Quelques points issus de la recherche méritent d’être soulignés pour des raisons pratiques.

La régularité des horaires de coucher et de lever favorise l’alignement circadien, qui régit le moment de la libération de l’hormone de croissance et la baisse naturelle du cortisol. Des horaires de sommeil irréguliers perturbent cet équilibre, même lorsque le nombre total d’heures est suffisant.

La qualité du sommeil et sa quantité ne sont pas équivalentes. Un sommeil ininterrompu est plus réparateur que le même nombre d’heures fragmentées. Des charges d’entraînement élevées, la caféine en fin de journée, l’alcool et l’exposition à la lumière peuvent fragmenter l’architecture du sommeil sans nécessairement réduire le nombre total d’heures enregistrées.

La période précédant une compétition est un moment courant de perturbation du sommeil, en raison de l’anxiété, des voyages et des changements de routine, et coïncide avec la période où le sommeil est le plus crucial. Les recherches sur la privation de sommeil avant une compétition montrent systématiquement une altération des performances, en particulier dans les épreuves basées sur les compétences et les efforts de haute intensité.


Pourquoi cela compte pour l’interprétation de la charge

Le sommeil se distingue de la plupart des variables d’entraînement en ce qu’il affecte plusieurs systèmes simultanément. Un mauvais sommeil augmente le cortisol, réduit la synthèse des protéines, perturbe la consolidation motrice, ralentit les signaux de récupération et gonfle l’effort perçu. Une séance difficile affecte une seule séance. Un déficit de sommeil prolongé affecte toutes les séances qui suivent.

C’est la raison pratique pour laquelle le sommeil est pertinent pour les coachs, et pas seulement pour les athlètes. Un athlète qui semble stagner, ou dont l’effort semble disproportionné par rapport au travail prescrit, n’est souvent pas sous-entraîné, mais sous-récupéré, et le sommeil est le composant de la récupération le plus fréquemment négligé.

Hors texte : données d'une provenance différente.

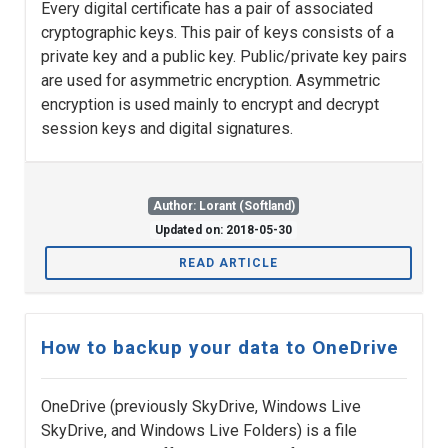
Every digital certificate has a pair of associated
cryptographic keys. This pair of keys consists of a
private key and a public key. Public/private key pairs
are used for asymmetric encryption. Asymmetric
encryption is used mainly to encrypt and decrypt
session keys and digital signatures.
Author: Lorant (Softland)
Updated on: 2018-05-30
READ ARTICLE
How to backup your data to OneDrive
OneDrive (previously SkyDrive, Windows Live
SkyDrive, and Windows Live Folders) is a file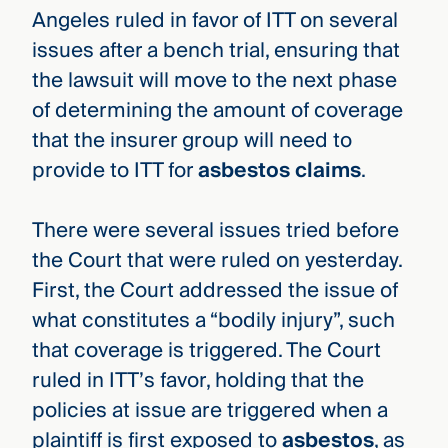
Angeles ruled in favor of ITT on several
issues after a bench trial, ensuring that
the lawsuit will move to the next phase
of determining the amount of coverage
that the insurer group will need to
provide to ITT for
asbestos claims
.
There were several issues tried before
the Court that were ruled on yesterday.
First, the Court addressed the issue of
what constitutes a “bodily injury”, such
that coverage is triggered. The Court
ruled in ITT’s favor, holding that the
policies at issue are triggered when a
plaintiff is first exposed to
asbestos
, as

C’est également là que le suivi systématique est utile. Lorsque l’EPE d’un athlète pour une séance standard augmente sur plusieurs semaines, le sommeil est l’un des premiers facteurs à examiner. Suivre l’effort perçu dans le temps, ce qui est au cœur de la mission d’Afitpilot, permet à un coach de détecter ce schéma avant qu’il ne soit mal interprété comme un besoin de plus d’entraînement. Le sommeil lui-même se situe en dehors du programme, mais son effet apparaît clairement dans la réponse à l’entraînement, à condition que cette réponse soit surveillée.


Références

  1. Kaczmarek F, et al. Sommeil et performance sportive : une revue multidimensionnelle des mécanismes physiologiques et moléculaires. J Clin Med. 2025;14(21):7606. DOI : 10.3390/jcm14217606. PMC : PMC12610528
  2. Kong Y, Yu B, Guan G, Wang Y, He H. Effets de la privation de sommeil sur les performances sportives et l’effort perçu chez les athlètes et les non-athlètes : une revue systématique et méta-analyse. Front Physiol. 2025;16:1544286. DOI : 10.3389/fphys.2025.1544286. PMC : PMC11996801
  3. Bonnar D, et al. Sommeil et performance tout au long de la vie : ce que l’on sait des besoins des athlètes. J Sports Sci. 2025. DOI : 10.1080/09291016.2025.2508808
  4. Bah TM, et al. Une revue narrative de l’impact du sommeil sur les athlètes : restriction de sommeil, surveillance et interventions. PMC. 2025. PMC : PMC11779686
  5. Selye H. Syndrome général d’adaptation et maladies de l’adaptation. J Clin Endocrinol Metab. 1946;6:117-230.